Notably, the recent prospective phase 3 trial, WSG-ADAPT in HR + /HER2-negative disease suggests that Ki-67 as a dynamic biomarker after short-term neoadjuvant ET in combination with the RS result might be an additional biomarker to guide adjuvant systemic therapy decisions in pN0-1 HR + HER2-negative breast cancer. Patients received adjuvant ET if their RS result was 0–11 (control arm), or if the RS result was 12–25 and they responded to preoperative ET (experimental arm). Patients with RS result 12–25 disclosing no response to preoperative ET received CET. The ADAPT data demonstrated that the feasibility of this approach demonstrating that iDFS in the experimental arm was noninferior to the control arm. The 5-year iDFS was 92.6% (95% confidence interval [CI], 90.8–94.0%) in the experimental arm vs. 93.9% (95% CI, 91.8–95.4%) in the control arm [39, 40]. The ongoing WSG-ADAPT cycle study, a prospective, randomized phase 3 trial, investigates whether patients with HR + HER2-negative early-stage breast cancer with intermediate risk based on the RS result and response to preoperative ET (i.e., RS result ≤ 25 and Ki-67 > 10% post-induction, RS result > 25 and Ki-67 ≤ 10% post-induction in c/pN0-1 patients, or RS result ≤ 25 and Ki-67 ≤ 10% in c/pN2-3 patients) obtain additional benefit from 2 years of ribociclib (a CDK4/6 inhibitor) combined with ET compared to CT followed by ET. Interim analysis of this trial further supported the practice of combining the RS result and post-induction dynamic changes of Ki-67 for guiding adjuvant treatment and suggested that adding ovarian function suppression to tamoxifen or aromatase inhibitors (AI) improves response to ET in premenopausal patients, resulting in a response rate comparable to that of AI-treated postmenopausal patients [41].

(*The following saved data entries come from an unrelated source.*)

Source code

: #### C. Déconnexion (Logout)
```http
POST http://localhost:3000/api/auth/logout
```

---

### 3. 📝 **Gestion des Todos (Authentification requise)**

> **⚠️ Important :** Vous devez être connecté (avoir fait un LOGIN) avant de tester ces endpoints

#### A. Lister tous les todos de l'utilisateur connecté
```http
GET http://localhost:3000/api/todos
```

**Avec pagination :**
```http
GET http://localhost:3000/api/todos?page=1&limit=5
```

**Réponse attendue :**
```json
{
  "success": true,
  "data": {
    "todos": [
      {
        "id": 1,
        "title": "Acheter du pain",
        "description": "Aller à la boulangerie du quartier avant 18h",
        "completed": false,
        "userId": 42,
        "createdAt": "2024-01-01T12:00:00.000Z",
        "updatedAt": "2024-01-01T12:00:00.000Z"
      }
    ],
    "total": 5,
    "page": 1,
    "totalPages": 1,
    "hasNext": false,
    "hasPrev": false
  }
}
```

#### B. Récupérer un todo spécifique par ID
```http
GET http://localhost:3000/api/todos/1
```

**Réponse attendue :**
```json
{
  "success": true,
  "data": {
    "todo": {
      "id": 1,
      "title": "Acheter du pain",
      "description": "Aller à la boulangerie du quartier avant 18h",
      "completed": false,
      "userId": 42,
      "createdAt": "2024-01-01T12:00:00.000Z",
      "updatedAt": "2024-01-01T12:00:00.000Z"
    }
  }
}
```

The current study is limited by the methodology of decision-impact registries. Additionally, REMAR focused on correlations and decision-impact description and was not designed to record clinical outcome data.

Conclusions

In conclusion, our data demonstrate in addition to the existing evidence that Ki-67 results are not validly reproducible and demonstrate a weak correlation with the RS results. Thus, the Ki-67 and the RS result are not interchangeable. Finally, the recent evidence is suggesting that Ki-67 levels should not fence the decision to indicate use of the 21-gene assay as we demonstrate like others that this test is prognostic and predictive for driving treatment decisions in luminal EBC. For the future, it is noteworthy to point out that we have to educate ourselves to leave out static considerations tools for treatment decision behind and welcome dynamic tools such as Ki-67 measurement after short-term exposure of ET to monitor endocrine sensitivity to ET. Hence, we have to welcome dynamic parameters such as dynamic Ki-67 testing as introduced in the WSG ADACT Cycle trial. The RS results provide a valuable addition to the classic risk assessment and treatment decision factors as a tool to individualize treatment decisions. Nodal status and Ki-67 alone should not be used as a gatekeeper for testing eligibility, in order to avoid under and overtreatment.